Bu hafta itibarıyla sinemalarda gösterime giren yeni “Hellboy”, önceki serinin devamından daha çok bağımsız bir alan açmaya çalışıyor kendisine. Ancak ister istemez hikaye benzerlikleri de ortaya çıkıyor. Filmin hikayesinin 2008 tarihli “Hellboy: Altın Ordu”yu çağrıştırdığını söylemek gerek. Bu filmde, insanlar ve Elfler arasında bin yıllar önce yaşanan savaşın ardından barış imzalandığını görüyorduk. Bir Elf prensi “Altın Ordu”yu kontrol eden ve vakti zamanında parçalanarak dört bir yana gönderilen tacı yeniden bir araya getirmek istiyordu. Yeni film ise ‘karanlıkta kalan yaratıkları’ gün yüzüne çıkararak insanlığı yok etmek isteyen büyücü Nimue ile Kral Arthur arasındaki savaşla açılıyor. Arthur, Nimue’yi tuzağa düşürüp yeniyor ve efsanevi kılıcıyla bedenini beş parçaya ayırıp ülkenin çeşitli yerlerine yolluyor. Bugüne geliyoruz ve Nimue’nin bedenini yeniden bir araya getirme ve dünyayı eline geçirme çabalarına karşılık Hellboy’un ona karşı mücadelesini izliyoruz.

David Harbour’un karaktere kattığı mizah duygusunun filmi eğlenceli kıldığını belirtelim öncelikle. Cehennemden çıkıp gelmiş, insanlık için çalışmasına rağmen insanlardan beklediği saygıyı bir türlü göremeyen, dolayısıyla paranormal özellikler taşıyan insanlarla maceralara atılan Hellboy’un kendini tanıma hikayesi aynı zamanda.

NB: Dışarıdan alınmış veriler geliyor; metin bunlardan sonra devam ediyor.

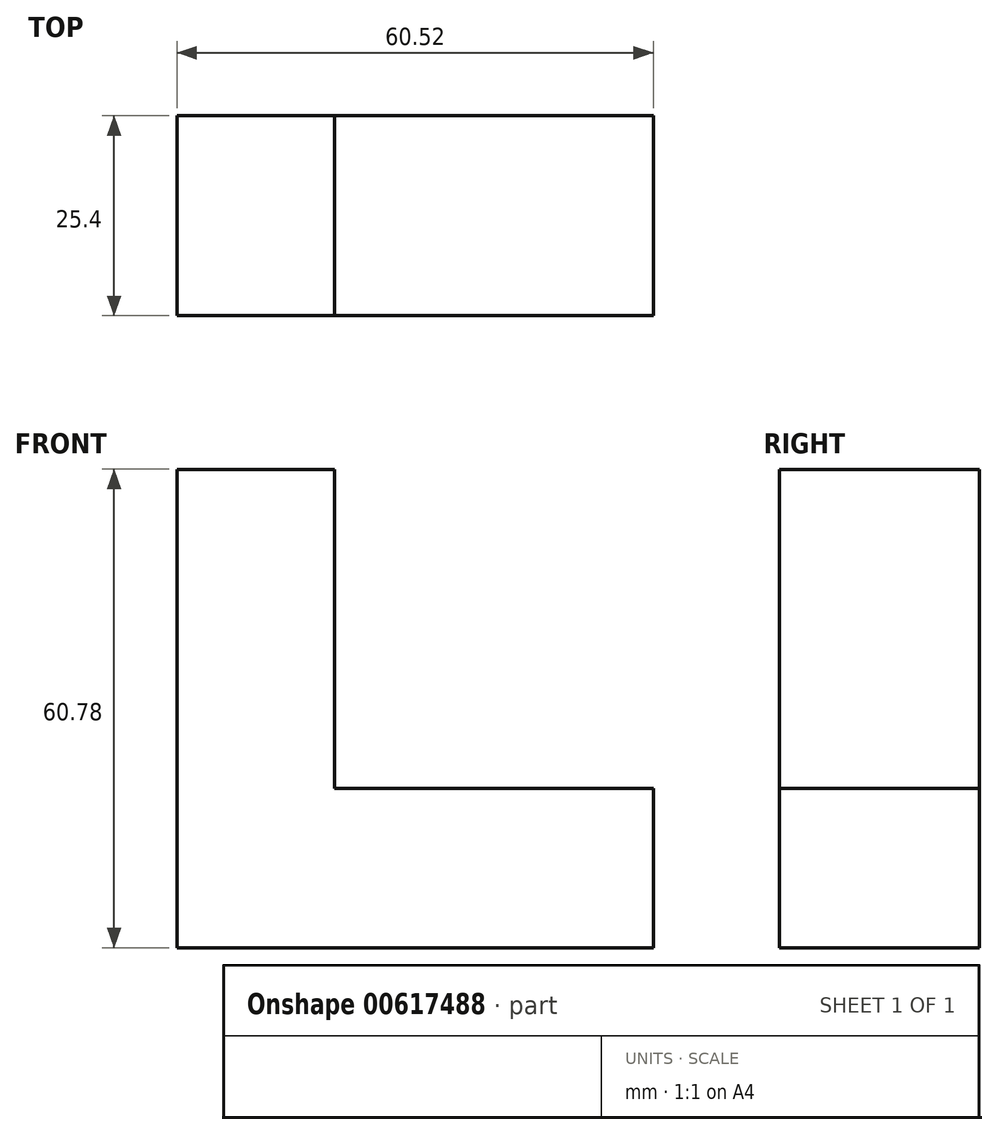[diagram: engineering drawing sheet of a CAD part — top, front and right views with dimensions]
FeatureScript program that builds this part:
annotation { "Feature Type Name" : "Feature", "Feature Type Description" : "" }
export const myFeature = defineFeature(function(context is Context, id is Id, definition is map)
    precondition{}
    {
        {
            var Q0;
            Q0=qCreatedBy(makeId("Front.planeOp"),FACE);
            var sketch = newSketch(context, id + "F0", { "sketchPlane" : qUnion([Q0])});
            skLineSegment(sketch, "E0", {"start": v(0, 0) * mm, "end": v(0, 20.26) * mm});
            skLineSegment(sketch, "E1", {"start": v(0, 20.26) * mm, "end": v(0, 40.52) * mm});
            skLineSegment(sketch, "E2", {"start": v(0, 40.52) * mm, "end": v(0, 60.78) * mm});
            skLineSegment(sketch, "E3", {"start": v(0, 60.78) * mm, "end": v(20, 60.78) * mm});
            skLineSegment(sketch, "E4", {"start": v(20, 60.78) * mm, "end": v(20, 40.52) * mm});
            skLineSegment(sketch, "E5", {"start": v(20, 40.52) * mm, "end": v(20, 20.26) * mm});
            skLineSegment(sketch, "E6", {"start": v(20, 20.26) * mm, "end": v(20, 0) * mm});
            skLineSegment(sketch, "E7", {"start": v(20, 0) * mm, "end": v(0, 0) * mm});
            skLineSegment(sketch, "E8", {"start": v(0, 20.26) * mm, "end": v(20, 20.26) * mm});
            skLineSegment(sketch, "E9", {"start": v(20, 40.52) * mm, "end": v(0, 40.52) * mm});
            skLineSegment(sketch, "E10", {"start": v(20, 0) * mm, "end": v(40, 0) * mm});
            skLineSegment(sketch, "E11", {"start": v(40, 0) * mm, "end": v(60.52, 0) * mm});
            skLineSegment(sketch, "E12", {"start": v(60.52, 0) * mm, "end": v(60.52, 20.26) * mm});
            skLineSegment(sketch, "E13", {"start": v(60.52, 20.26) * mm, "end": v(40, 20.26) * mm});
            skLineSegment(sketch, "E14", {"start": v(40, 20.26) * mm, "end": v(20, 20.26) * mm});
            skLineSegment(sketch, "E15", {"start": v(40, 20.26) * mm, "end": v(40, 0) * mm});
            skSolve(sketch);
        }
        {
            var Q0;
            Q0 = qSketchRegion(id + "F0", true);
            extrude(context, id + "F1", {"entities" : qUnion([Q0]), "depth" : 25.4 * mm, "offsetDistance" : 25.4 * mm});
        }
    });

Hellboy’un geçmişi karakteri de çok boyutlu hale getirmek için olanaklar sunuyor kuşku yok ki. Film hem Hellboy’un geçmişine dair yeni ipuçları sunuyor sevenlerine hem de onun güç ile sınanışını göstermeye çalışıyor. Süper kahraman serilerinin vazgeçilmez mottosu “büyük güç büyük sorumluluk gerektirir” sözü Hellboy’un da önüne çıkıyor haliyle. Ancak karakterimizin hem güç hem de sorumlulukla ilgili sıkıntıları olduğu için ikisine de sırt çevireceğini öngörmek kolay.

Öte yandan bir popüler kültür ürününün, başka popüler kültür ürünleriyle evrenini genişletmesi sinemada sıkça gördüğümüz bir durum. Burada da artık anlatıla anlatıla sağır sultanın bile duyduğu, “daha buna dair ne yazılabilir ki” diye düşünürken her yıl birkaç filme malzeme yapılan Kral Arthur ve kılıcı Ekskalibur karşımıza çıkıyor. Hellboy’un kendisine anlam ve kimlik arayışının bir noktasında ona ‘soylu’ bir geçmiş icat etme fikri film açısından işlese de karakteri özel kılan şey sürekli arafta kalması değil mi? Ne dünyaya ne de cehenneme ait olan bedeninde cisimleşen yabancılaşmanın karakterini de belirlemesi Hellboy’un alametifarikası bir yerde. Sorunlarını çözmüş bir Hellboy’un cazibesini kaybedeceği aşikar.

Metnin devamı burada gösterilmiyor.